Collaborative Engagements
Collaborative engagements consist of a cluster of research projects with a broad reach across creative communities. As a whole, this grouping engages in cross-project international activity in many countries.
Collaborative engagements core areas:
- Higher Education Research in Art & Design;
- Testing Space: innovations in independent publishing;
- Sound/Image Mix: encounters between sound, music,and the visual arts,
- Fashion for Inclusivity: working with the clothed body.
Higher Education Research in Art & Design is undertaken by Jeffries, Titley and Clarke. Central to Jeffries’ work in games design is to make explicit educational perspectives between academics and practitioners on skills for creativity, to influence creative curriculum in Art and Design higher education. Experimental research methods are used for his empirical findings to contradict anecdotal views regarding differences between academia and industry. Clark interrogates the practice of painting and printmaking within a European and International context. Titley’s work also brings creative communities and education together through the exchange of artworks on the theme of ‘This is England’ and ‘This is Pakistan’. Exhibited in both countries, artworks depicted cultural life in Lahore and Lancashire created by students, staff, and local communities. Alongside such works are a range of digital video and printmaking skill demonstrations, lectures, talks and interactive educational archive.
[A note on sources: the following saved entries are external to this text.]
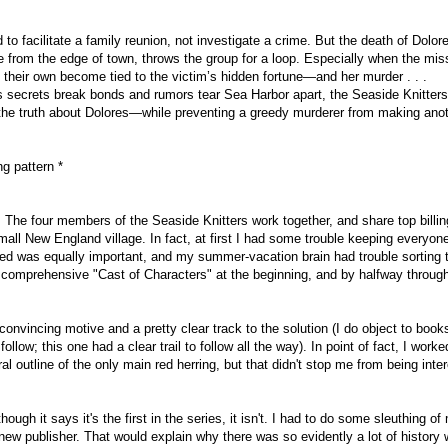
d to facilitate a family reunion, not investigate a crime. But the death of Dolor
e from the edge of town, throws the group for a loop. Especially when the mis
 their own become tied to the victim’s hidden fortune—and her murder . . .
 secrets break bonds and rumors tear Sea Harbor apart, the Seaside Knitter
r the truth about Dolores—while preventing a greedy murderer from making ano
ng pattern *
e. The four members of the Seaside Knitters work together, and share top billin
mall New England village. In fact, at first I had some trouble keeping everyon
uced was equally important, and my summer-vacation brain had trouble sorting
 a comprehensive "Cast of Characters" at the beginning, and by halfway throug
convincing motive and a pretty clear track to the solution (I do object to boo
llow; this one had a clear trail to follow all the way). In point of fact, I worked
al outline of the only main red herring, but that didn't stop me from being inte
ugh it says it's the first in the series, it isn't. I had to do some sleuthing of
a new publisher. That would explain why there was so evidently a lot of history 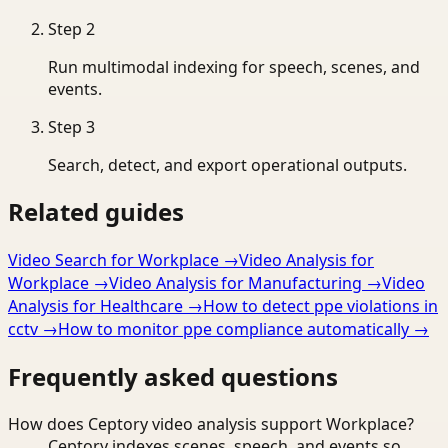
Step
2
Run multimodal indexing for speech, scenes, and
events.
Step
3
Search, detect, and export operational outputs.
Related guides
Video Search for Workplace
→
Video Analysis for
Workplace
→
Video Analysis for Manufacturing
→
Video
Analysis for Healthcare
→
How to detect ppe violations in
cctv
→
How to monitor ppe compliance automatically
→
Frequently asked questions
How does Ceptory video analysis support Workplace?
Ceptory indexes scenes, speech, and events so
With Testing Space: innovations in independent publishing our collaborative engagements seek out places and people with the express purpose to create new ways of presenting and questioning Art & Design. Atkinson collaborates with artists of international significance, to curate and create collectable editions of their work. The emphasis is on publishing constraints of major museums, galleries, and mainstream publishing houses. The result is that Café Royal is recognised internationally as an influential publishing house, pivotal in the 'small-press boom' of the past five years. Murray’s research is in contrast to other photographic investigations of everyday life. His work, such as Preston is my Paris, appropriates vernacular methods of production and print materials intending to encourage participation with an audience beyond the conventional art world.
Our collaborations within Sound/Image Mix focus on sound art, music, and the visual arts. This has developed a discourse which often flows between non-western cultural practices and the avant-garde in Europe and the U.K. Caswell’s collaboration to analyse Korean folk music. At the core of which is how the study of a culture-specific topic can benefit from multidisciplinary insights. Gregory’s examination of the history of audio art in Japan such as through “Encounters in a Universal Ocean: Autonomy and the Sonic Arts in Japan”, continues to reflect on the theoretical and cultural interactions between musicians and artists. In Alkers collaboration “The wonderful and Frightening world of the Fall” the divide between popular culture and the avant-garde is explored. Indeed, the iconic place of the seminal Manchester band The Fall is fundamental to how Alker deconstructs the language of popular culture and issues of authorship and authenticity. Issues reflected in Gregory’s research. Mackintosh’s artwork also parallels Gregory’s examination of Shezad Dawood and Makoto Kawabata’s work: their uncompromising dedication to the spontaneous; the embracing of chance through their art practice. Mackintosh’s seemingly spontaneous and disposable work believes his interrogation of “information overload” reflects on radical Japanese sound artist. In this respect, our work can exist equally within and in between, the worlds of music and art.
Fashion for Inclusivity: working with the clothed body creates a unique focus for the exchange of expertise between medical science and the culture of fashion. In Candy’s influential research, data is interpreted to convey the emotional, tactile, and aesthetic significance of clothing style. Her research highlights the polarity between clinical, functional attitudes towards shoes and the experiences of wearers.